This message was deleted Hamilton Open Source #hamilton-help

Join Slack

This message was deleted.

# hamilton-help

Slackbot

08/02/2022, 5:59 PM

This message was deleted.

👀 1

Stefan Krawczyk

08/02/2022, 6:17 PM

Good question! Hamilton’s base assumption is non-asyncio based, but you should be able to run it with some caveats. There are a few ways that come to mind. Let me write some code and get back to you in a bit.

Simon Helmig

08/02/2022, 6:29 PM

Thanks @Stefan Krawczyk 🙏

Elijah Ben Izzy

08/02/2022, 6:37 PM

Super excited to see this use-case btw — we’ve been talking about how we could run hamilton in an online setting but were looking for more real-world examples 🙂

🙌 1

Stefan Krawczyk

08/02/2022, 6:45 PM

Okay I think the quickest option to get unblocked is to split I/O, which is what I’m assuming requires asyncio, from Hamilton computation. E.g. within a fastapi app

Copy code

from hamilton import driver
dag = driver.Driver({...}, modules, adapter=...)

@app.get("/endpoint")
async def compute( ... ):
    data = await pull_from_db(...)
    result = dag.execute([output], inputs=data)
    # transform result for fastapi
    return result

Simon Helmig

08/02/2022, 6:46 PM

@Elijah Ben Izzy happy to provide one 😀 Came across Hamilton once more thanks to @Stefan Krawczyk ‘s MLOps world talk and realized it has the potential to be a great solution for us. Happy to support where I can!

🙌 1

Stefan Krawczyk

08/02/2022, 6:50 PM

To run Hamilton in an asyncio based way with async functions within a running event loop, requires an async based driver at least — doesn’t seem hard, to do. If running Hamilton outside an event loop then it’s easy to call asyncio based operations within the function itself via

asyncio.run(…)

. Otherwise Hamilton can be run within a running event loop only if the underlying DAG has no async functions - which is what I’m suggesting as the stop gap measure.

Stored records
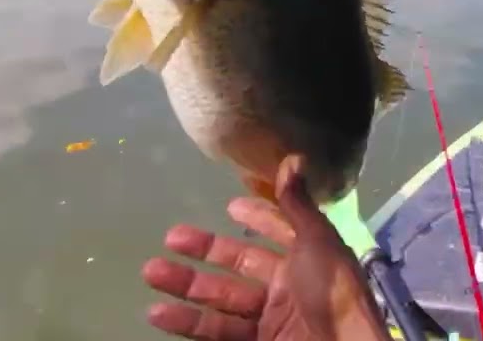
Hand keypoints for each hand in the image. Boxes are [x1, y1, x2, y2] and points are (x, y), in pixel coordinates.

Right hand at [141, 155, 392, 340]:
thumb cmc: (332, 294)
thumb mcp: (318, 244)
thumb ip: (298, 205)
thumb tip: (293, 158)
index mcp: (309, 259)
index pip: (280, 233)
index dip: (259, 218)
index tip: (230, 206)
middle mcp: (289, 287)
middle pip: (241, 265)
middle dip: (206, 251)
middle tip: (170, 238)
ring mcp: (271, 321)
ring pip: (221, 299)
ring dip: (186, 287)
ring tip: (150, 272)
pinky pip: (217, 333)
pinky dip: (188, 324)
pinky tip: (158, 312)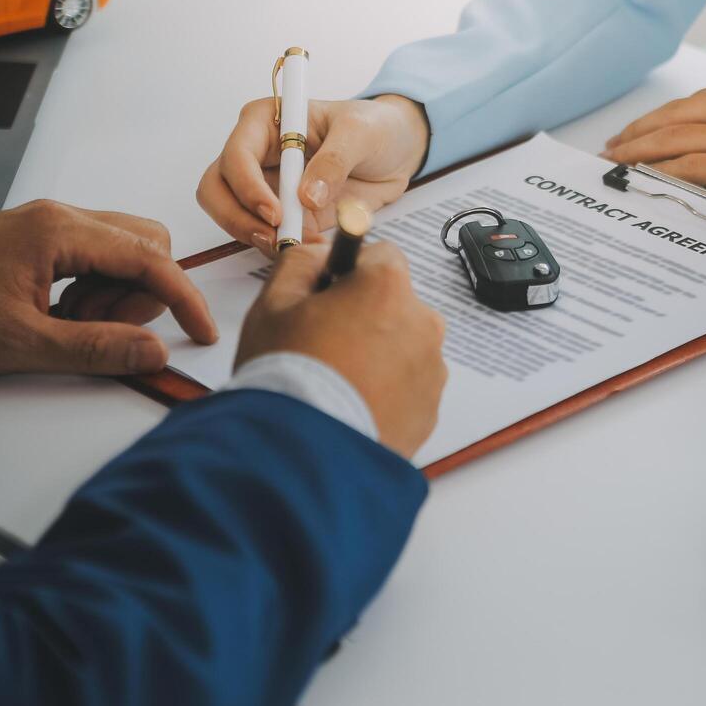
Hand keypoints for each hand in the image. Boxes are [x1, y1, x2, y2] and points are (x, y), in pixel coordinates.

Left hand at [0, 201, 217, 375]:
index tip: (200, 331)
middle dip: (142, 293)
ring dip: (116, 294)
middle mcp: (61, 216)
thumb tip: (153, 352)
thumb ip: (93, 349)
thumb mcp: (18, 343)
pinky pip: (98, 256)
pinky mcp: (42, 237)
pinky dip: (96, 288)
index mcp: (60, 231)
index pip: (150, 259)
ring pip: (125, 250)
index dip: (183, 298)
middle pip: (146, 245)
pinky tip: (62, 314)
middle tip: (103, 329)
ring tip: (73, 324)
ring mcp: (51, 224)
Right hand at [198, 94, 429, 253]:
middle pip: (217, 188)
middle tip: (273, 235)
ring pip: (232, 215)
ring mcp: (267, 185)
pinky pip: (266, 234)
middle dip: (238, 217)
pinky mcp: (285, 213)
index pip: (237, 156)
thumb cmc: (375, 126)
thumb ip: (334, 161)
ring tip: (293, 245)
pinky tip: (307, 247)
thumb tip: (306, 197)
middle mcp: (257, 153)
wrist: (399, 149)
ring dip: (255, 235)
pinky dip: (279, 245)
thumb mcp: (360, 132)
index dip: (248, 187)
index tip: (276, 212)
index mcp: (265, 121)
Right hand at [235, 241, 445, 458]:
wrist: (303, 453)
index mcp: (388, 287)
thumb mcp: (274, 303)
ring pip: (403, 345)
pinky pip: (409, 385)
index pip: (380, 255)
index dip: (349, 272)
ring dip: (378, 354)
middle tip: (323, 344)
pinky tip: (352, 404)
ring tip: (336, 382)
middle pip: (395, 303)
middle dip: (365, 314)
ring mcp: (431, 368)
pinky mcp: (431, 408)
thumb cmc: (288, 375)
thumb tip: (320, 252)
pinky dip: (387, 390)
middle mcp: (422, 322)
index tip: (327, 294)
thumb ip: (301, 262)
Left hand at [602, 69, 705, 218]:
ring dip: (640, 154)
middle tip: (613, 147)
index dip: (661, 118)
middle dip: (639, 133)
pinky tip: (644, 180)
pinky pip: (692, 167)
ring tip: (617, 165)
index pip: (697, 102)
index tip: (639, 130)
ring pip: (676, 139)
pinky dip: (663, 173)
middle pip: (676, 116)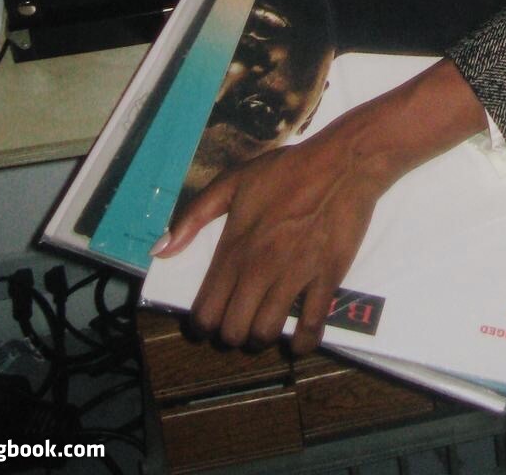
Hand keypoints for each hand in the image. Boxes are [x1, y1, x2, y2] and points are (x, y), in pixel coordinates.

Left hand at [154, 58, 484, 351]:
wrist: (343, 162)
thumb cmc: (287, 170)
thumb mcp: (234, 181)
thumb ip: (194, 215)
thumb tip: (161, 250)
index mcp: (234, 248)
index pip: (206, 312)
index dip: (202, 327)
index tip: (207, 323)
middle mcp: (260, 268)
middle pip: (233, 331)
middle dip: (231, 335)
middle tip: (239, 324)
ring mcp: (294, 276)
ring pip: (267, 333)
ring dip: (262, 338)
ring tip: (264, 328)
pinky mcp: (326, 278)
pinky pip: (311, 326)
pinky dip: (302, 342)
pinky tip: (298, 341)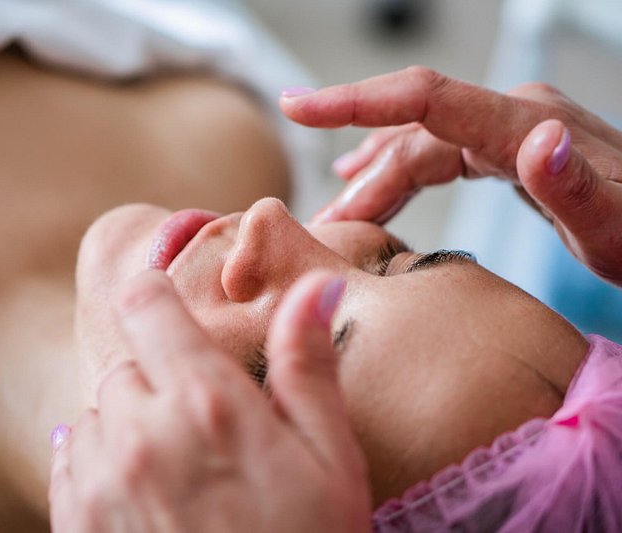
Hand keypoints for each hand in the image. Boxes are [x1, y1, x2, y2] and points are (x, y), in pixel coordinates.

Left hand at [49, 270, 370, 531]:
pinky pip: (68, 461)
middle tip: (201, 422)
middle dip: (158, 377)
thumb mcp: (331, 459)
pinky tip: (142, 492)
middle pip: (124, 362)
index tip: (171, 312)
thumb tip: (315, 285)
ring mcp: (101, 483)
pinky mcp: (78, 526)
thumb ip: (308, 365)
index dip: (156, 295)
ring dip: (128, 424)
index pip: (145, 304)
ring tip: (177, 467)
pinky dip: (98, 462)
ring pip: (94, 412)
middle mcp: (142, 434)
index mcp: (206, 404)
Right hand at [280, 67, 621, 284]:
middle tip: (321, 229)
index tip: (296, 108)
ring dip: (374, 181)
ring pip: (419, 146)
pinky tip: (369, 172)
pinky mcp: (508, 147)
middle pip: (411, 137)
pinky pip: (437, 152)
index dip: (354, 102)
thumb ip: (574, 187)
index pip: (424, 100)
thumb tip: (536, 137)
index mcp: (525, 124)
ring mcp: (510, 128)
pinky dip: (397, 167)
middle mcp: (512, 116)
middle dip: (361, 181)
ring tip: (336, 219)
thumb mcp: (615, 230)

◆ **Tasks to carry out**
(1) In the Hamilton asyncio thread, what does Stefan Krawczyk call the quickest option to get unblocked?
(2) Resume the Hamilton asyncio thread from the point at which it stops.

◆ **Responses in order**
(1) Splitting I/O, which he assumes is what requires asyncio, from the Hamilton computation.

(2)
Stefan Krawczyk

08/02/2022, 7:02 PM

@Simon Helmig created https://github.com/stitchfix/hamilton/issues/167 to track this.

🙏 1

Stefan Krawczyk

08/02/2022, 7:04 PM

@Simon Helmig is splitting the I/O out a possibility for you?

Simon Helmig

08/02/2022, 7:15 PM

@Stefan Krawczyk that makes sense thank you! In principle it is possible; we do have a setup where we end up making DB calls quite deep within the logic, not just to read data but also to log outputs. No reason we couldn't extract this out other than having to refactor; from a performance perspective it would be better to limit round trips anyhow. I think using asyncio.run as you suggest for the I/O could also be a good solution here; I'll have to try this tomorrow and see if it works! In general it would be ideal if we could retain the input operations as function args similar to how Hamilton usually operates, but for output operations calling them explicitly is no trouble at all.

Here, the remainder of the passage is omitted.